Theo has been discredited before. I used to follow his drawn out debates with the PAX team. He was pretty flustered about grsecurity rolling out a solution to linux's executable stack vulnerabilities.
Claim: OpenBSD cannot protect against attacks using mprotect because it would violate POSIX, and OpenBSD does not violate POSIX.
> > We don't break anything that standards defacto standards require. (Theo de Raadt)
> You do break POSIX as pointed out above. (PaX Team)
> > False. Now go away. (Theo de Raadt)
Anyways, some more of the argument is archived here:
http://www.grsecurity.net/PaX-presentation_files/frame.htm (This link displays better in .pdf format)

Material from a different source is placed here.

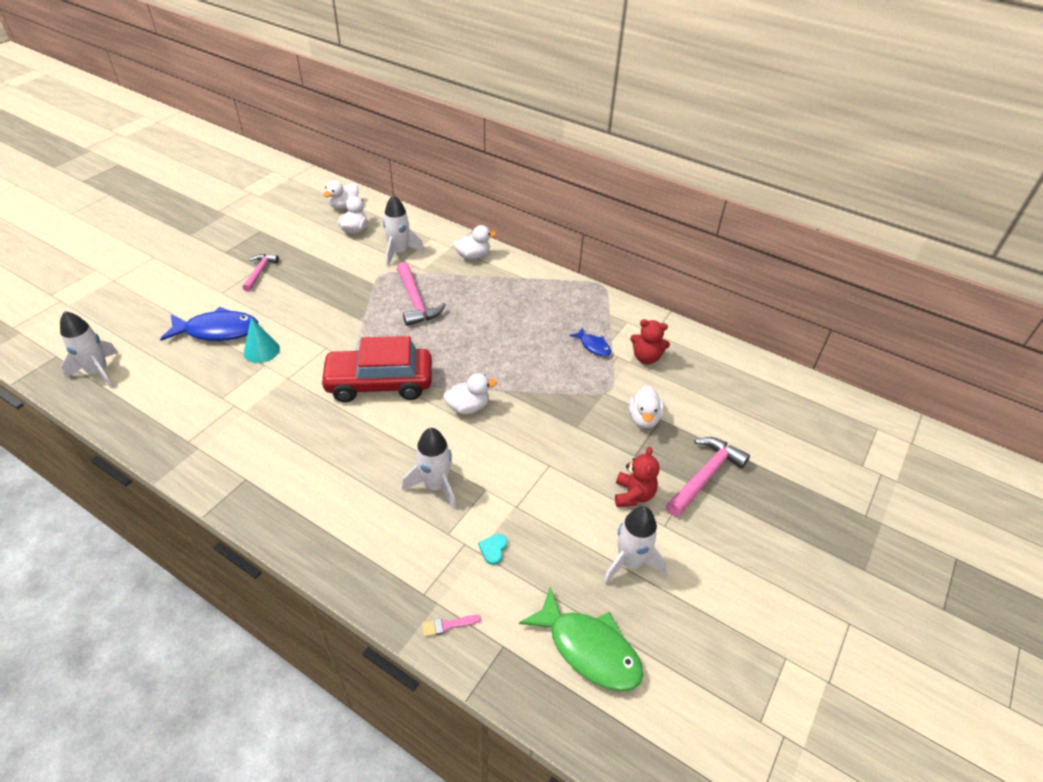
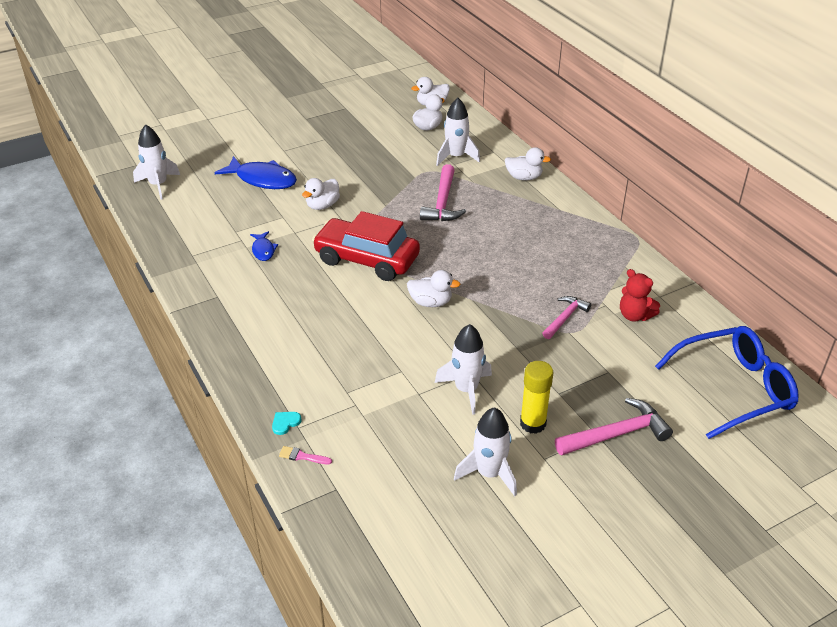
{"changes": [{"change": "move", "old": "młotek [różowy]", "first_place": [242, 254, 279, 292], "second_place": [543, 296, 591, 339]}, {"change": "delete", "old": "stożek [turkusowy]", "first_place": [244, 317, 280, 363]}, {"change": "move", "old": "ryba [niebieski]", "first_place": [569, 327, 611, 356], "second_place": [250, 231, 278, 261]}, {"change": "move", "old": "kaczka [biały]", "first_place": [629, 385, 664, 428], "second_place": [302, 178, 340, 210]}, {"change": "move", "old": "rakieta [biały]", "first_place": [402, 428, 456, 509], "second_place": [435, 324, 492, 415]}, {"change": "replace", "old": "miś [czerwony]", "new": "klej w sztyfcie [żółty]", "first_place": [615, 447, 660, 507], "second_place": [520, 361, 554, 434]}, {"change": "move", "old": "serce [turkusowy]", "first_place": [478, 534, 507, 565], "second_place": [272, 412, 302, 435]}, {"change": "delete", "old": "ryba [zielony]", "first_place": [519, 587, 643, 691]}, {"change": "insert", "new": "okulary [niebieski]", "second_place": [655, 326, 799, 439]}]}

On the other hand, if you've looked at any benchmarking comparing OS scalability in a number of categories (
http://bulk.fefe.de/scalability/), you'd see that OBSD did quite poorly (finished last out of all of the operating systems, actually), where Linux 2.6 finished FIRST out of all of the operating systems. OBSD of course had an argument for this:
I was asked by a few OpenBSD people why I'm even comparing them here, since "everyone knows" they don't scale well and their goal is security and not scalability.
Well... elements of that argument can be applied inversely for Linux in this situation. Linux has different goals than OBSD. If Linux users shouldn't be hounding OBSD developers about their lacking scalability, why do Linux developers catch heat for their rapid development cycle ? Also, If Linux code is so shotty, how is it that the benchmark results for scalability performance for it are significantly better than OBSD (OBSD developers don't deny the results of the benchmark) ? Linux out-performed OBSD in every category. Security is not the only requisite for quality software.